3. Penicillamine induced MG
Seen in patient of RA, Wilson’s Disease, Cystinuria under D. Penicillamine. Restricted to ocular muscles. Symptoms remit after 1year stoppage of drug. Symptoms relieved by AchE inhibitors
Untreated MG = 10 years mortality in 30 – 40%. Most patients lead normal life with life long immunosupressants. MG+thymoma in older age patients – poor prognosis (5 year survival in 30% cases)
Improved understanding of ‘AChR’ structure. Ab. Response in SNMG – better explained. Increased diagnostic sensitivity obtained using ‘Anti AChR ‘E’ subunit specific abs instead of ‘AchR’. Photopheresis with blood lymphocytes exposed to UV radiation – have a prolonged remission. Mycophenolate occupies important place in treatment field with greater safety. CT guided percutaneous ethanol injection to thymoma – shown effective, minimally invasive & safe in treatment of MG. Modern treatment is highly successful & mortality of treated disease is ‘O’ but the goal of elimination of autoimmune response to ‘AchR’ specifically without otherwise interfering with immune system is yet to be achieved.
MG is the commonest autoimmune disorder of NMJ characterized by weakness and fatiguability of voluntary muscles. Higher incidence in women and above 40 years, It is classified according to age, presence of AChR antibodies, severity and etiology.

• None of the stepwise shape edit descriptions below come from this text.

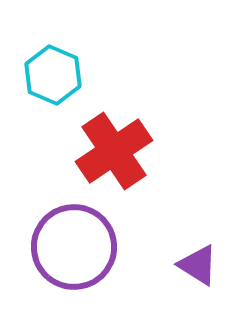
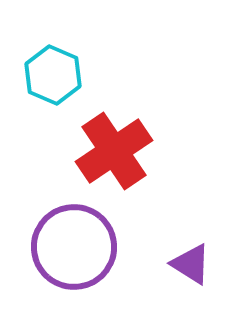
purple triangle: moved 7 px left, 1 px up
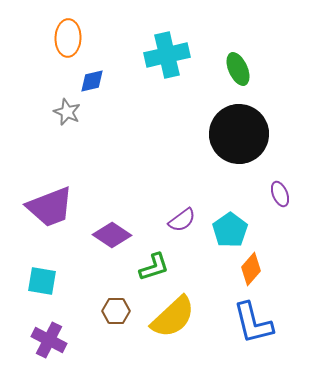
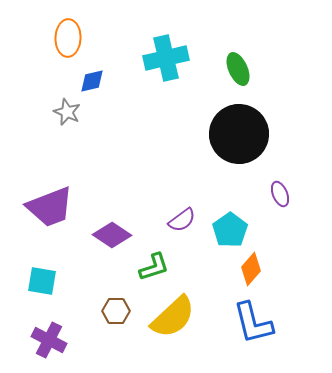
cyan cross: moved 1 px left, 3 px down
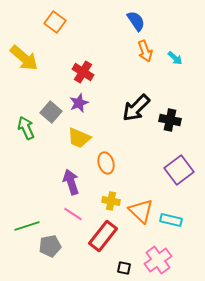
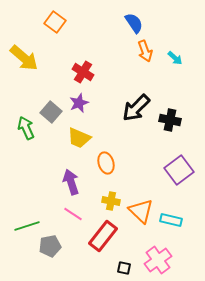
blue semicircle: moved 2 px left, 2 px down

The fundamental defect is decreased AChR at PSM , reduced SF, leading to decline of muscle power of RNS, flattened postsynaptic fold and production of small EPP, shortening of synaptic fold and widening of synaptic cleft. AChR antibodies detected in 80% -90% cases. Ocular muscles are commonly involved producing ptosis and diplopia. Bulbar involvement produce dysarthria, dysphagia difficulty in mastication and deglutition and MYSHY VOICE . Facial involvement produces typical Myasthenic face, with associated day to day difficulties. DTJ are preserved. Muscle atrophy is rare. Sensory systems are not effected. Diagnosis depends on clinical examination, Pharmacological, Serological and Electrophysiological tests. There may be some associated autoimmune disorders. Modern treatment modalities are effective with ‘0’ mortality.